Me mudei de apartamento, mas não de costume. Há 5 anos, meu reality show favorito é o Prédio da Frente. Agora, não tenho mais o vizinho do décimo terceiro, que grita com o pai ao telefone e bate panela entoando palavras de ordem. Aliás, “palavra de ordem”: que termo maravilhoso. Mas prefiro as palavras de caos mesmo.
Há 5 temporadas, o meu reality show favorito é o Prédio da Frente. Transmitido ao vivo durante 24 horas, ele é meu pay per view assinado mensalmente com o altíssimo aluguel paulistano. A audiência é seleta a quem estiver disposto. É preciso encarar verdadeiras provas de resistência em noites de vento e chuva, ou horas de investigação na varanda.
A vizinha do décimo terceiro foi recentemente eliminada. Justo ela, que era franca favorita no jogo. Que jogo? Ela.
Ela que tocava cuíca e berimbau em dias da semana, com toda felicidade e graciosidade que o momento pedia. Ela que tinha um set de luz ambiente que dava todo o clima íntimo e amigável para a sua sala. Ela que tinha tv, mas nunca assistia nada, talvez porque soubesse que ela era a grande atração. Ela que adorava receber amigos em casa. Ela que foi a única a transcender os limites da casa e estabelecer contato comigo.
Estávamos eu e meu roomate na varanda, conversando em uma noite. Ela gritou em pleno maio “Feliz Natal pra vocês”. A gente demorou a entender que ela se referia às luzes de pisca-pisca que decoram o nosso apartamento, mas imediatamente gritamos de volta “a gente te ama, você é maravilhosa. A gente vê tudo que você faz. Continua assim.” Nos gritos, também contei que iria me mudar para o Rio e ela me desejou boa sorte. Mudei para o Rio, mas a vista do mar não tinha tanta graça. O mar nunca me respondeu. Quando voltei, a vizinha do décimo terceiro tinha virado um senhor batedor de panela, que deixa cortinas fechadas 80% do tempo.

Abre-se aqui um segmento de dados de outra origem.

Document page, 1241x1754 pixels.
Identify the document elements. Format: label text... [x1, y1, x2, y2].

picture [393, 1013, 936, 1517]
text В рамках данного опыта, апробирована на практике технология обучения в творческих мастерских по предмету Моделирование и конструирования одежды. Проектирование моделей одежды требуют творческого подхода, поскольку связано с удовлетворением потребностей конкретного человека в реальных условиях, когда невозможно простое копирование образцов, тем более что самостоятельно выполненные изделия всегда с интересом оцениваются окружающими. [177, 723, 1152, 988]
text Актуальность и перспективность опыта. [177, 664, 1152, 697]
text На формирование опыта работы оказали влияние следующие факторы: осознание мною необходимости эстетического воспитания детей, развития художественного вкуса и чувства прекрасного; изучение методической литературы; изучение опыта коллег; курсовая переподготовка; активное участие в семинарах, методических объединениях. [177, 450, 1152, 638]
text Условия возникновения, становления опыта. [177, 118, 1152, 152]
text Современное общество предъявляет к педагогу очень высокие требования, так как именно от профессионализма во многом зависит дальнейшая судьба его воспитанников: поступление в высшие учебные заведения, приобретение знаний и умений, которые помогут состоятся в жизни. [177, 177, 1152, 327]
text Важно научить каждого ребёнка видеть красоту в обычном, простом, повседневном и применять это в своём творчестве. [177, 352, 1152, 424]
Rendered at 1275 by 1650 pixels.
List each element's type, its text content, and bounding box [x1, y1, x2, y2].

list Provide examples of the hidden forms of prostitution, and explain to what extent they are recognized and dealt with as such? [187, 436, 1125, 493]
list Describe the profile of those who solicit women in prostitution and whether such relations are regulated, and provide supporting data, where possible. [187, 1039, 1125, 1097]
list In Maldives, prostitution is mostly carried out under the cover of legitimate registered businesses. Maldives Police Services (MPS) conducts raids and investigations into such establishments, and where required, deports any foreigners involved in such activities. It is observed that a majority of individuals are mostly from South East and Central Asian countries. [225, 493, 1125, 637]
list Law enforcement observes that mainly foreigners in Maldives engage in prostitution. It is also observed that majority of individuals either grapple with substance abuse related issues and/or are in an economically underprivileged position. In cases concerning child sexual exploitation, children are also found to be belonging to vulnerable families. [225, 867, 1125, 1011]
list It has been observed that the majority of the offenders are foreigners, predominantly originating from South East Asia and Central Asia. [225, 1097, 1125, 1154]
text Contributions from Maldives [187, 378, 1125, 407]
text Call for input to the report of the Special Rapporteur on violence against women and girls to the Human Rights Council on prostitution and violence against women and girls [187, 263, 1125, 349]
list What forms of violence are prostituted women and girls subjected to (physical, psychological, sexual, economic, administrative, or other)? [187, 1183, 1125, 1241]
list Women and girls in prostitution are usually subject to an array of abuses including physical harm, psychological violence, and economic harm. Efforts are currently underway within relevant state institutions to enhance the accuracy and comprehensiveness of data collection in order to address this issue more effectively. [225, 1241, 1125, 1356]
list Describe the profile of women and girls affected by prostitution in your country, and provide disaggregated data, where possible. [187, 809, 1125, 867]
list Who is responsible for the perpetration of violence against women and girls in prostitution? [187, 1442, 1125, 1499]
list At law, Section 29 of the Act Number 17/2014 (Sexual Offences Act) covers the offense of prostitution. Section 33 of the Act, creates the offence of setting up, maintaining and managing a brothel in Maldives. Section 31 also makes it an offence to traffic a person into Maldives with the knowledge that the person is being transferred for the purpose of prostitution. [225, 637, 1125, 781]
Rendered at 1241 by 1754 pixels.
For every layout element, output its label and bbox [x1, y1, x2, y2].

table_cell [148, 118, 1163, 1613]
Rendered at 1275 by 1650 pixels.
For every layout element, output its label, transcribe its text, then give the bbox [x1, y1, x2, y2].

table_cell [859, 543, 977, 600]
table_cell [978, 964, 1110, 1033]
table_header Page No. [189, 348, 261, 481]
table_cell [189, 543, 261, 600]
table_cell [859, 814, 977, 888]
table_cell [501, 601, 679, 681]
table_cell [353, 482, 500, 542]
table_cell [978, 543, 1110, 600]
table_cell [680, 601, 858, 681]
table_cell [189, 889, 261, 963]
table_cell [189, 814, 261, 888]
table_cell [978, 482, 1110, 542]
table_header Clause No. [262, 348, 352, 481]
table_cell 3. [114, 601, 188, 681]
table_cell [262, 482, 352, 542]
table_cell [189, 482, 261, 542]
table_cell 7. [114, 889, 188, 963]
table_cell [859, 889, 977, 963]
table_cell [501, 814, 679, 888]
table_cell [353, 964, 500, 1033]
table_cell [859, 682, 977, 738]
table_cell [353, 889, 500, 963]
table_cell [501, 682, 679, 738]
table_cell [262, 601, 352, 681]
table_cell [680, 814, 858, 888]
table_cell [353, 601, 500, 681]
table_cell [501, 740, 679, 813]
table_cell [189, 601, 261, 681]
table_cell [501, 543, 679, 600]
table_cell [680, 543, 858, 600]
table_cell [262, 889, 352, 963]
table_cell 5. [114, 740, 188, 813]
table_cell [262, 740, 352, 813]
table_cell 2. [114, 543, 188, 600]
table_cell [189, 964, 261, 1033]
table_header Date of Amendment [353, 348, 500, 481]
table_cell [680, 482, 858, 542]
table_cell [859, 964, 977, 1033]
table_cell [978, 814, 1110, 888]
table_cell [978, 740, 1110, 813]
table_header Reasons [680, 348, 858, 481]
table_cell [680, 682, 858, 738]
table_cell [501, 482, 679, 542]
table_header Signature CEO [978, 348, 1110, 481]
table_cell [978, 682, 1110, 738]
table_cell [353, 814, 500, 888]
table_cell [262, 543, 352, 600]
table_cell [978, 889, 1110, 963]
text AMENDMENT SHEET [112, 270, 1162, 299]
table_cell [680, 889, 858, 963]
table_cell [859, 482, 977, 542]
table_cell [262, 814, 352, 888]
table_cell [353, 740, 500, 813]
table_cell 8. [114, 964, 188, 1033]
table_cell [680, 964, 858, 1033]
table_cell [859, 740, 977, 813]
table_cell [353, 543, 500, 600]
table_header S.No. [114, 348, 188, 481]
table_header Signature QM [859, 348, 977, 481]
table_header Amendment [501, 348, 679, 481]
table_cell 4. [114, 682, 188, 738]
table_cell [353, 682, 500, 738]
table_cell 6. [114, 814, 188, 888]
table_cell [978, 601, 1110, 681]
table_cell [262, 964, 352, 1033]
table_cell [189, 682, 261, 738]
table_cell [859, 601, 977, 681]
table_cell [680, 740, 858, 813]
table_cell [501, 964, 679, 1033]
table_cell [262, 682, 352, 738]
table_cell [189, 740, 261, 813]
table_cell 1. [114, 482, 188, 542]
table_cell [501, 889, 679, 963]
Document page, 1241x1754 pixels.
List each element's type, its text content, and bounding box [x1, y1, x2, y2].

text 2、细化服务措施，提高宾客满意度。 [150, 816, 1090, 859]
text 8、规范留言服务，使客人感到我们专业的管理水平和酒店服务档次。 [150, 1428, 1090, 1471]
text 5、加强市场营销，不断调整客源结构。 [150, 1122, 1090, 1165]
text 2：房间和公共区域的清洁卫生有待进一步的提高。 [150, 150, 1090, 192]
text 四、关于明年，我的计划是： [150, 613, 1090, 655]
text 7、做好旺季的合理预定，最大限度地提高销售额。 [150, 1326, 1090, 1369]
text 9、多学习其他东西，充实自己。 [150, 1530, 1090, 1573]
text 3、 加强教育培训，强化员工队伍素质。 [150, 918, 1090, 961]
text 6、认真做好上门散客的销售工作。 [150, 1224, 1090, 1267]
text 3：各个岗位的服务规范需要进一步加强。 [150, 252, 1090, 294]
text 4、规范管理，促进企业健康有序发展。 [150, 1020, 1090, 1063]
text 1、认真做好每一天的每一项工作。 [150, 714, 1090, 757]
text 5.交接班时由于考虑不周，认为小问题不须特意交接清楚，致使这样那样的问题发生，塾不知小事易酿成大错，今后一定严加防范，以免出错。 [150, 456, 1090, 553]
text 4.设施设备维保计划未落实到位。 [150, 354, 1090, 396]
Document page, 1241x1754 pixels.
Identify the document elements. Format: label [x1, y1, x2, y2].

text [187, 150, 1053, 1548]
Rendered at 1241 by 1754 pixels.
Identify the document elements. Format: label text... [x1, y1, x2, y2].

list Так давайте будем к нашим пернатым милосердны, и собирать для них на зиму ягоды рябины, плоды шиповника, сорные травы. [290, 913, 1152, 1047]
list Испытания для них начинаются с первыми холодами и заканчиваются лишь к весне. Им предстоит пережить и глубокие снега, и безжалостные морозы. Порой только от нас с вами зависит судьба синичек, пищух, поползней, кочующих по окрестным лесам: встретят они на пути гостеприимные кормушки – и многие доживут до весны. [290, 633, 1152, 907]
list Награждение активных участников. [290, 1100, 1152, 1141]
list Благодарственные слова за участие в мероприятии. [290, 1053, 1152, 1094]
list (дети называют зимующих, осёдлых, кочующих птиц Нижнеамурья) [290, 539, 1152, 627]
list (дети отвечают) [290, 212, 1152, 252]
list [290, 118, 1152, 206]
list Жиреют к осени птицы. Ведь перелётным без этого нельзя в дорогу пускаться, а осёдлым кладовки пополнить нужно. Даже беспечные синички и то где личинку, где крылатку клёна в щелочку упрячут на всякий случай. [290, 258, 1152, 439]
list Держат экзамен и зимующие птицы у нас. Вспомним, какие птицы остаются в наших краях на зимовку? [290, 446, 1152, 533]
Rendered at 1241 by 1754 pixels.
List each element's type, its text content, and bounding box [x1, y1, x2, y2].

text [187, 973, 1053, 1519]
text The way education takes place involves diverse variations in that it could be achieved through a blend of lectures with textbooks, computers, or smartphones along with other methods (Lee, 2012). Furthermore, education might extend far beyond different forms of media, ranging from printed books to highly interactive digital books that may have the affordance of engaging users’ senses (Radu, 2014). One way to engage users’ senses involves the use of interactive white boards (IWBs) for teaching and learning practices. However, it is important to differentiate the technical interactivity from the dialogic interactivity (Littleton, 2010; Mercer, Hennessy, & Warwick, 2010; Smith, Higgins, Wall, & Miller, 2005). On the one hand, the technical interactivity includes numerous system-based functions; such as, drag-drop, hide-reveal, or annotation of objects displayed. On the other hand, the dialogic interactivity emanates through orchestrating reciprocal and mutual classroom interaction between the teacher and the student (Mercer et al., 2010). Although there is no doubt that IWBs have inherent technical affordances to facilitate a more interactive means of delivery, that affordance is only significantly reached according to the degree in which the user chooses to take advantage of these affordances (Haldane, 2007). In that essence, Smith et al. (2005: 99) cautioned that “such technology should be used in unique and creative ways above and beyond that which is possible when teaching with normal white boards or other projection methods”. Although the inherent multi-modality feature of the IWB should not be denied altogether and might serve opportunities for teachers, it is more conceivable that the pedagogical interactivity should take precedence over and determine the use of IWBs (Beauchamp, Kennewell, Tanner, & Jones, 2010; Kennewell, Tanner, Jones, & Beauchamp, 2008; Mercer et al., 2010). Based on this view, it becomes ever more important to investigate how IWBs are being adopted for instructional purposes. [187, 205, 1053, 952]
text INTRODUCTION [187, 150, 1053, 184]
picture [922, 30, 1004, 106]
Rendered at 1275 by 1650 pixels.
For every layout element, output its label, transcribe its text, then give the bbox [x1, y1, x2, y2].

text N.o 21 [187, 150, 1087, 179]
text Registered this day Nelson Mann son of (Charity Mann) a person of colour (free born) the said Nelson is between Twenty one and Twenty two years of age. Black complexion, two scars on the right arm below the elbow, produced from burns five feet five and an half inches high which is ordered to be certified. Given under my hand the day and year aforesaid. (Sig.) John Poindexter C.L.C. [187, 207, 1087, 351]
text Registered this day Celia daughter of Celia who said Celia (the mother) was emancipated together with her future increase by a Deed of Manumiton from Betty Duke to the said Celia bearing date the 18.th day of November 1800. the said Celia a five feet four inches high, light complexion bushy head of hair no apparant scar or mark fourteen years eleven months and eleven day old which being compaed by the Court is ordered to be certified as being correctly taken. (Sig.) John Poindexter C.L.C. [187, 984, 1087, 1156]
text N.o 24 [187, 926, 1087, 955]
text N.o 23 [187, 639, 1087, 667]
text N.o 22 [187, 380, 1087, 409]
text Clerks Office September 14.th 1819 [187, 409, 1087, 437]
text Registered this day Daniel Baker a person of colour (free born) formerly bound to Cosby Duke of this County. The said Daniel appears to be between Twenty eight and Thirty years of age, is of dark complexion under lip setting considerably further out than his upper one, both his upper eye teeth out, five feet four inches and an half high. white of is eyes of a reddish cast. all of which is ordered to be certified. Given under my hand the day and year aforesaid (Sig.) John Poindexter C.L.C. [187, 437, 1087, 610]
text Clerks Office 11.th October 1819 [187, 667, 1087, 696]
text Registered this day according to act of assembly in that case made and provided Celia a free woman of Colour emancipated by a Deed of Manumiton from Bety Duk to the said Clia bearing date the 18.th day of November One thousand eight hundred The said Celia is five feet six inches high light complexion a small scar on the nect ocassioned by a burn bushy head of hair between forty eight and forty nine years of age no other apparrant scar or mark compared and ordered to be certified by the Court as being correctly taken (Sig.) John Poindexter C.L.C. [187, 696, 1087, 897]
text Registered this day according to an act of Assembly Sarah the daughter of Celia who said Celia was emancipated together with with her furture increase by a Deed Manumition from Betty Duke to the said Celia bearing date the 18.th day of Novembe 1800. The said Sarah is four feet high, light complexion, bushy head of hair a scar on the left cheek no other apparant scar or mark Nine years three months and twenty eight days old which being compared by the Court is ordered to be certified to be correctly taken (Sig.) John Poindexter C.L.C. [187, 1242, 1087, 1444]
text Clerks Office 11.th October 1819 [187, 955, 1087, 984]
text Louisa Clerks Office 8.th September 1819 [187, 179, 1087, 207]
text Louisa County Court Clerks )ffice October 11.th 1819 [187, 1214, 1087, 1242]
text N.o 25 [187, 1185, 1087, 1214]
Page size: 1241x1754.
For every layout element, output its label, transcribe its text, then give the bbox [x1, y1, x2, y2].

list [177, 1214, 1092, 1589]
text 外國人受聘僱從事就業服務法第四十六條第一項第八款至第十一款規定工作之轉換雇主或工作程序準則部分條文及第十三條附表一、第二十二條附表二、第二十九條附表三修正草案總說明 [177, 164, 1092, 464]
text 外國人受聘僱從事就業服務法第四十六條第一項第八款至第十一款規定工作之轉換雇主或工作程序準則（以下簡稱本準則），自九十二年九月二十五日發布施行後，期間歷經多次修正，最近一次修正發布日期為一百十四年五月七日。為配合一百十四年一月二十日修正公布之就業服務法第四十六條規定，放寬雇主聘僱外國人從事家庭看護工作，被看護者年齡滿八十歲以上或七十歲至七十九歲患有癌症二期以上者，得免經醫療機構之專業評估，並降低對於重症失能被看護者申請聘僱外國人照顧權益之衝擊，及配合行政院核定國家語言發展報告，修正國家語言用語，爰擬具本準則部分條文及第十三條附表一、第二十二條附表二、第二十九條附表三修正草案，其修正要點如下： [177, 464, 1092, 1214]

Eu entendo. Por tantas vezes fecho também a minha cortina. Está errado quem espiona os outros pela janela ou quem fecha as cortinas para olhos curiosos? Nenhum dos dois. Há quem pense que sou invasiva ao olhar. Mas a janela paulistana é um instrumento social. Sem elas, com quem torceríamos nos jogos de quarta-feira? Para onde correríamos na hora de gritar gol? Talvez essa seja uma lenda urbana, mas uma vez me contaram que um casal se formou assim. Eles sempre se olhavam pela janela, até que um tomou coragem e começou a escrever em folhas de papel para o outro. Dizem que estão juntos até hoje e fizeram uma varanda compartilhada entre os prédios.
Outro vizinho que desperta afeto é o jovem que passa as noites vendo futebol americano e soft porn do Multishow, sempre intercalados. Gosto muito também do mocinho que fuma na janela da lavanderia. Por que será que ele escolheu justamente a lavanderia? Não parece, daqui, o cômodo mais confortável para um trago. E ele mora sozinho, então poderia fumar em qualquer outro lugar. Às vezes é chato quando é feriado ou aquela semana de fim de ano. A movimentação do prédio da frente diminui e eu queria saber para onde vão todos os vizinhos que eu conheço sem conhecer. Uma vez, estava observando a vizinha do oitavo andar e acabei subindo a cabeça um pouco e vi que o vizinho de cima estava me observando. Metastalkismo.
Queria poder mandar um bilhete para eles no natal (não no natal de maio, mas no natal mesmo), agradecendo por mais uma temporada incrível.